Not all the gameplay is fun however. While the characters all control well enough, they lack the fluidity and precision of Mario or Banjo. The camera can also be a mess, with fixed camera angles being far from ideal, and the player has little control to make them much better.
The boss fights are fun and exciting. Though it’s a shame they’re restricted to one per level, especially considering some boss encounters are recycled later on, and the penultimate boss fight set a new standard in lazy design (in short, it’s literally cardboard).
Mini-games are spread throughout the adventure liberally, and while they usually have simple enough setups (beat a rival in a race, shooting one target while avoiding others, etc.), they have a tendency to stack on a needless amount of complicated elements, which feels like a cheap means of adding difficulty to the mix. A good chunk of these mini-games also have intentionally clunky controls, which leaves them feeling unfair. There are a handful of enjoyable mini-games to be found, but too many of them feel more frustrating than fun.
The overall aesthetics fall short of its predecessors. While the visuals of Donkey Kong 64 are some of the better to be found on the N64, it marked a huge departure for the Donkey Kong series. While the SNES Donkey Kong Country games exuded a sense of atmosphere and mood in visuals and music, Donkey Kong 64 all but abandons those qualities in favor of something far more cartoonish. It’s more akin to the nature of Banjo-Kazooie than Donkey Kong Country, but it lacks Banjo’s humor and originality.

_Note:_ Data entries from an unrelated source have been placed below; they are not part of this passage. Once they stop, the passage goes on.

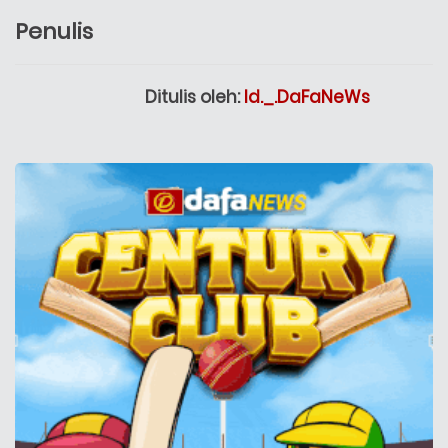
Penulis
Ditulis oleh:
Id._.DaFaNeWs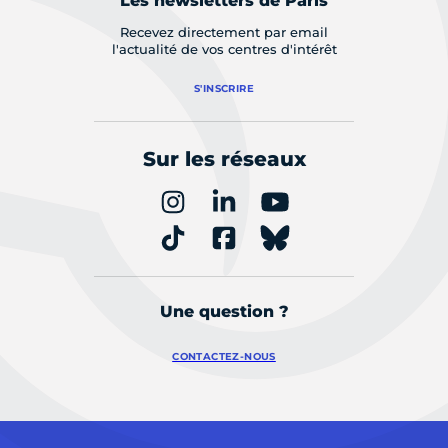
Les newsletters de Paris
Recevez directement par email
l'actualité de vos centres d'intérêt
S'INSCRIRE
Sur les réseaux
Une question ?
CONTACTEZ-NOUS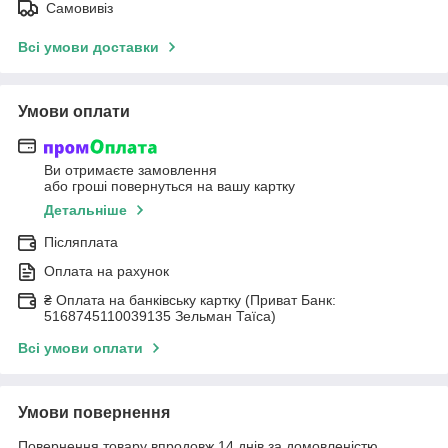
Самовивіз
Всі умови доставки
Умови оплати
Ви отримаєте замовлення
або гроші повернуться на вашу картку
Детальніше
Післяплата
Оплата на рахунок
₴ Оплата на банківську картку (Приват Банк:
5168745110039135 Зельман Таїса)
Всі умови оплати
Умови повернення
Повернення товару впродовж 14 днів за домовленістю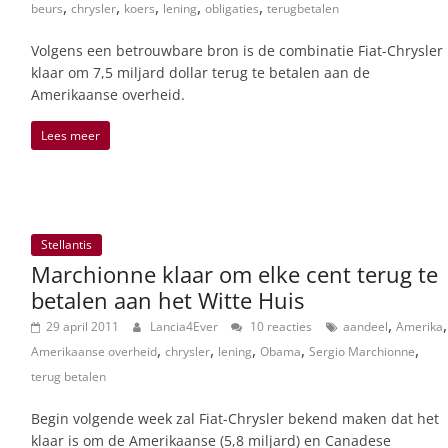
,
,
,
,
,
beurs
chrysler
koers
lening
obligaties
terugbetalen
Volgens een betrouwbare bron is de combinatie Fiat-Chrysler
klaar om 7,5 miljard dollar terug te betalen aan de
Amerikaanse overheid.
Lees meer
Stellantis
Marchionne klaar om elke cent terug te
betalen aan het Witte Huis
,
,
29 april 2011
Lancia4Ever
10 reacties
aandeel
Amerika
,
,
,
,
,
Amerikaanse overheid
chrysler
lening
Obama
Sergio Marchionne
terug betalen
Begin volgende week zal Fiat-Chrysler bekend maken dat het
klaar is om de Amerikaanse (5,8 miljard) en Canadese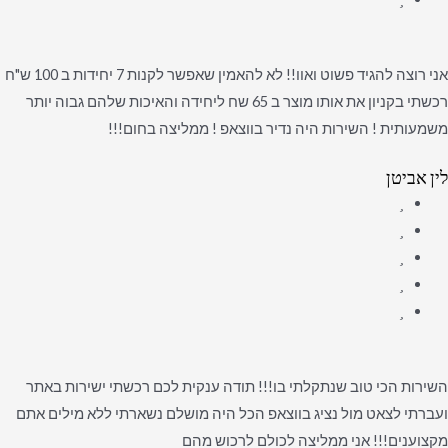
אני רוצה להגיד פשוט ואוו!! לא להאמין שאפשר לקנות 7 יחידות ב 100 ש"ח
רכשתי בקניון את אותו מוצר ב 65 שח ליחידה והאיכות שלהם גבוה יותר
משמעותית ! השירות היה נדיר בווצאפ ! ממליצה בחום!!!
לין אביטן
השירות הכי טוב שנתקלתי בו!!! תודה ענקית לכם רכשתי ישירות באתר
ועברתי לצאט מול נציג בווצאפ הכל היה מושלם נשארתי ללא מילים אתם
מקצוענים!!! אני ממליצה לכולם לרכוש מהם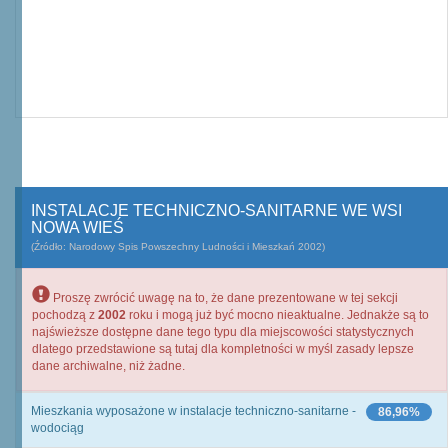
INSTALACJE TECHNICZNO-SANITARNE WE WSI
NOWA WIEŚ
(Źródło: Narodowy Spis Powszechny Ludności i Mieszkań 2002)
Proszę zwrócić uwagę na to, że dane prezentowane w tej sekcji
pochodzą z
2002
roku i mogą już być mocno nieaktualne. Jednakże są to
najświeższe dostępne dane tego typu dla miejscowości statystycznych
dlatego przedstawione są tutaj dla kompletności w myśl zasady lepsze
dane archiwalne, niż żadne.
Mieszkania wyposażone w instalacje techniczno-sanitarne -
86,96%
wodociąg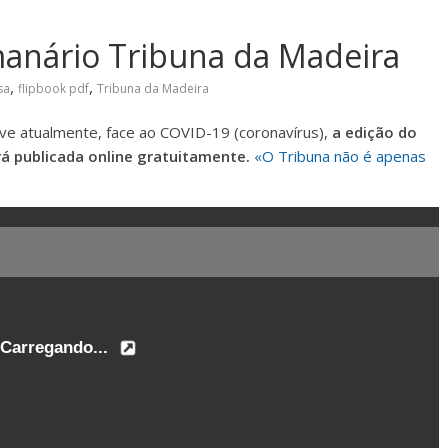
manário Tribuna da Madeira
,
,
sa
flipbook pdf
Tribuna da Madeira
ve atualmente, face ao COVID-19 (coronavírus),
a edição do
á publicada online gratuitamente.
«O Tribuna não é apenas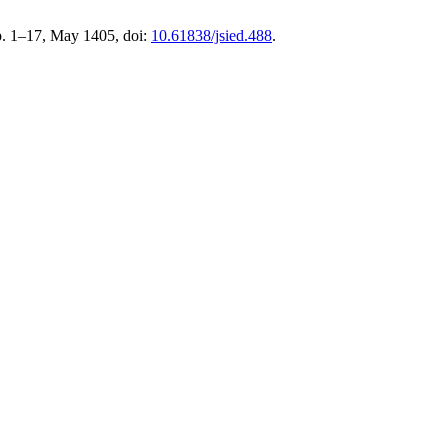
 pp. 1–17, May 1405, doi:
10.61838/jsied.488
.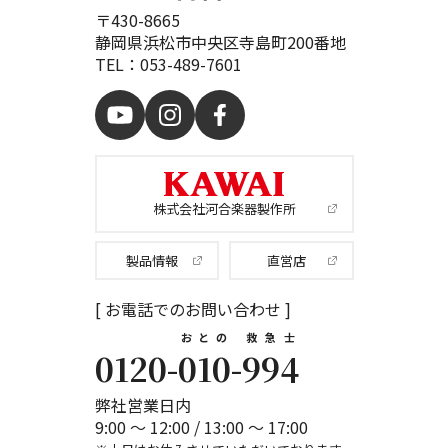
〒430-8665
静岡県浜松市中央区寺島町200番地
TEL：053-489-7601
株式会社河合楽器製作所
製品情報
直営店
[ お電話でのお問い合わせ ]
おとの
救急士
0120-
010
-
994
弊社営業日内
9:00 ～ 12:00 / 13:00 ～ 17:00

Classic Donkey Kong elements like Animal Buddies show up, but are terribly underutilized, with Rambi the Rhino only serving to break down a single wall in the first level. Enguarde the Swordfish has a slightly larger role, but nothing truly memorable. Thankfully, the mine cart stages make a comeback, and are among the more fun bonus stages. But these elements never reach their potential, which only further deviates Donkey Kong 64 from its predecessors.
At this point it all sounds pretty negative, but Donkey Kong 64 has enough redeeming qualities about it to make it worth a look for those who missed out on its Nintendo 64 release, or those wishing to revisit it: The aforementioned look and sound of the game, while lacking in the sophistication that Donkey Kong Country boasted, are nonetheless enjoyable. The sheer variety of the gameplay would humble a number of today’s games. A few local multiplayer modes still provide some good fun. And the game represents a sub-genre that has all but disappeared, giving it a unique appeal.
Donkey Kong 64 does have a lot going for it, even when compared to more contemporary titles it’s a hefty adventure. Donkey Kong 64 provides fun in some key areas, but it has aged poorly in others. Its scope and imagination may still impress, but the experience can often get overwhelmed in too much of its own muchness.
You could say that Donkey Kong 64 has style, but it has no grace.